Thames Tides premiered at London’s Cinema Museum in September. The perfect context to pilot Crispin’s pop-up installation idea; projector gantry + 4 hanging paper screens, with a more modest flatscreen in the cafe/bar. Wonderful space, marvellous support from the lovely Ronald, Martin – &Technical Dave.
Then the show rolled up into a van and re-emerged into the Brunel Museum‘s wonderful Sinking Shaft, Rotherhithe. Good to show the work underground, below the level of the Thames, where stunning acoustics held the ambient soundtrack beautifully. (The Shaft is building a name as a live music venue since the new staircase made it more accessible.) Meanwhile headphones on the audio benches blocked out the sound of the trains running in the tunnel underfoot, when viewers needed to get mindful and attend to each individual stereo projection.

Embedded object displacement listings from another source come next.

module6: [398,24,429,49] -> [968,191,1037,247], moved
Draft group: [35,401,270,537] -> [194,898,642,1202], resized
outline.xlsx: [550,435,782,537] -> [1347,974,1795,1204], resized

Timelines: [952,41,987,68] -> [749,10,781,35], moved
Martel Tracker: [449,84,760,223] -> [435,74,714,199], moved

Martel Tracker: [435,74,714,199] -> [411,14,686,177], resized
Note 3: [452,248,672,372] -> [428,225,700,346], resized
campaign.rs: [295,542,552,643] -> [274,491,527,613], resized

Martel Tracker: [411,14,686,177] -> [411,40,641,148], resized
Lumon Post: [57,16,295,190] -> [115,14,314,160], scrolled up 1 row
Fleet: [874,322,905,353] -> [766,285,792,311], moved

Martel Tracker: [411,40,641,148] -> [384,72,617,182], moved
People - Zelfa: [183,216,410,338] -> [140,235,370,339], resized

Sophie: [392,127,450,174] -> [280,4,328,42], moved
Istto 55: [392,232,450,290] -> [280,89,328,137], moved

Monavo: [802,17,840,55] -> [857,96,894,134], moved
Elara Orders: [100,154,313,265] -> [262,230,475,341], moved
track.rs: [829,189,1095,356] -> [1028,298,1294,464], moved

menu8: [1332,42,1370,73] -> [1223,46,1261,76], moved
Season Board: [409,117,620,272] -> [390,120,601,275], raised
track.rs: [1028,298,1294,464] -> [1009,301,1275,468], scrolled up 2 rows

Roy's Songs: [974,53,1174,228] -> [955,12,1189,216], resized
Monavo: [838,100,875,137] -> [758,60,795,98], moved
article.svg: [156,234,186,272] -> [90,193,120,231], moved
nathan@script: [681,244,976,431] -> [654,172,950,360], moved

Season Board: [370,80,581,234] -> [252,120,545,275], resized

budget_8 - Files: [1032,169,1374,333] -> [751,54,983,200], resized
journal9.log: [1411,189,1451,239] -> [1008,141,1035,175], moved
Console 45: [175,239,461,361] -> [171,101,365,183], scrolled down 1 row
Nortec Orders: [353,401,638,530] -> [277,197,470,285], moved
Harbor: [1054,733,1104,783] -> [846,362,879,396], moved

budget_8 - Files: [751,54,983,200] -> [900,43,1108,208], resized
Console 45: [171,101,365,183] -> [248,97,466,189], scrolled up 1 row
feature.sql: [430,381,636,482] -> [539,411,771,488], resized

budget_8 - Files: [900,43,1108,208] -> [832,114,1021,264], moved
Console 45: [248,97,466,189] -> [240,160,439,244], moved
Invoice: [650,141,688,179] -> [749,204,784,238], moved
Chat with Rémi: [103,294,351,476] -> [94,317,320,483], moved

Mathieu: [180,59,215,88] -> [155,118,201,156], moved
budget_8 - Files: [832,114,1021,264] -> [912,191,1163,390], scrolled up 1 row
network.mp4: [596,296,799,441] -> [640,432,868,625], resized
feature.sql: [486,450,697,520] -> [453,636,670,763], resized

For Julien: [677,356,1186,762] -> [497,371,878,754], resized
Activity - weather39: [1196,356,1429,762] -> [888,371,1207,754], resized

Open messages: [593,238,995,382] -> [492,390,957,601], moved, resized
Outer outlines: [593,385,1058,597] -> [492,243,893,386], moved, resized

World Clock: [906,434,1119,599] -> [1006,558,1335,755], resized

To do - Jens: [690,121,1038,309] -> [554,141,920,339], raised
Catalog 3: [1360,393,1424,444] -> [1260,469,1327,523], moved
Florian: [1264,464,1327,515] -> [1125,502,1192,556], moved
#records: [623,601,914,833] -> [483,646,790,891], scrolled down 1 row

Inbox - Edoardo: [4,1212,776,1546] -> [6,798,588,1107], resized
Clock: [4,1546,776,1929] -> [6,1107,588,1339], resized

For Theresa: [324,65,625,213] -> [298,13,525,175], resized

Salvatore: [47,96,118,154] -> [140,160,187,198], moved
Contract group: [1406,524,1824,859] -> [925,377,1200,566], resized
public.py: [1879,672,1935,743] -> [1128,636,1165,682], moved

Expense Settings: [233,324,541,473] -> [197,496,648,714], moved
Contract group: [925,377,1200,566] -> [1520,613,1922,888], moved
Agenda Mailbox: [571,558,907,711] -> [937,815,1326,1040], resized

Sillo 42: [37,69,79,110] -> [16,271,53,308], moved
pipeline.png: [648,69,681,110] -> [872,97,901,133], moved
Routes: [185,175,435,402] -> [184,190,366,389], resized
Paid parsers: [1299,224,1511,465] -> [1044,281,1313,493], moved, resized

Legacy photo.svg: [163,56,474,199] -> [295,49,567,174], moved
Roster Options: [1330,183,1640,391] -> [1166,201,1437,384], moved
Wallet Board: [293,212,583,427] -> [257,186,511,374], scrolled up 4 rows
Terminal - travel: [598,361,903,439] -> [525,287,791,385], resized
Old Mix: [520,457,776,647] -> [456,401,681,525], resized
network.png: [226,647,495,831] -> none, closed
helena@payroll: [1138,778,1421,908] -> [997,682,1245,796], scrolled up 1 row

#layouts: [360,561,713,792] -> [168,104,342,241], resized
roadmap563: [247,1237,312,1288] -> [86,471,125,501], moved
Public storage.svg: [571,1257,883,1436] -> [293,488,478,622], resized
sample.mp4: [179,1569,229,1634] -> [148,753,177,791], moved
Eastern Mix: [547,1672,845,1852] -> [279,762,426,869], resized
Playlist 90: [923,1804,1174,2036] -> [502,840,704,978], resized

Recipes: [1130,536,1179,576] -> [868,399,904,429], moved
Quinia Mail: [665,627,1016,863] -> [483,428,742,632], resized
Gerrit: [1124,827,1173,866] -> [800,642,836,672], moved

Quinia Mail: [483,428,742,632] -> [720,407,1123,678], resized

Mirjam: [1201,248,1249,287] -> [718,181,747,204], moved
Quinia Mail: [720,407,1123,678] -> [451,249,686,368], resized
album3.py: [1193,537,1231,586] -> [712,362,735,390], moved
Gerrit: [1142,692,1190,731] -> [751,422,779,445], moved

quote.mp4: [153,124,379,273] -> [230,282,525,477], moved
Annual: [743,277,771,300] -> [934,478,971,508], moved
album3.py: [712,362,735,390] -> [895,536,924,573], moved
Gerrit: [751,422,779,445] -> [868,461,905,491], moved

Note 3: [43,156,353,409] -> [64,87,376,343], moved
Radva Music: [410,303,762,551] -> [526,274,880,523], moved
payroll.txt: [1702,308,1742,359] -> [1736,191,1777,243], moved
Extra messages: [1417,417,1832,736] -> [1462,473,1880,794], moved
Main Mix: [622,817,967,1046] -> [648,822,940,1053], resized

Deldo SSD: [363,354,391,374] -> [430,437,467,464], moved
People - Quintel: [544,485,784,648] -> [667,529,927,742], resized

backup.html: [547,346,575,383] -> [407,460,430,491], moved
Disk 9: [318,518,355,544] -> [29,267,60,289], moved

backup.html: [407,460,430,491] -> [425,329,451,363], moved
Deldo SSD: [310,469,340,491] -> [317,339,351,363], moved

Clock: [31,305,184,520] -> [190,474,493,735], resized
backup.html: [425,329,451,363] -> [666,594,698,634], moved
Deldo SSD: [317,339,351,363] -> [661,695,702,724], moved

UCL’s Bartlett School of Architecture brought a radically different feel & audience – postgraduate students, staff and professors looking at natural forces at work in built environments. Had some great conversations, including the notion of ‘immersion’ and virtual reality without a VR-style headset
Into October, and installation at Crossness Pumping Station – built so that Thames tides could flush London clean. The engine house is only open a few dozen times a year, but volunteers helped black out the Victorian/Romanesque windows at one end for five distinct and different days of visitors; bus tours, engineering enthusiasts, some more architecture students and the occasional retired lighterman. Nearly time to put the show to bed again, with 2017 to prepare for.